**What you have to do**
The answer should be every line below, retyped exactly.

[[ Data supplied, beginning ]]

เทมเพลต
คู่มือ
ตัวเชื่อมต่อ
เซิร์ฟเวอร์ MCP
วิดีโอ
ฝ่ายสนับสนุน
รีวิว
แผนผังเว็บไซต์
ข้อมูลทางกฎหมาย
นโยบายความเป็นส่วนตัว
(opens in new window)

[[ Data supplied, end ]]

**Answer below**
เทมเพลต
คู่มือ
ตัวเชื่อมต่อ
เซิร์ฟเวอร์ MCP
วิดีโอ
ฝ่ายสนับสนุน
รีวิว
แผนผังเว็บไซต์
ข้อมูลทางกฎหมาย
นโยบายความเป็นส่วนตัว
(opens in new window)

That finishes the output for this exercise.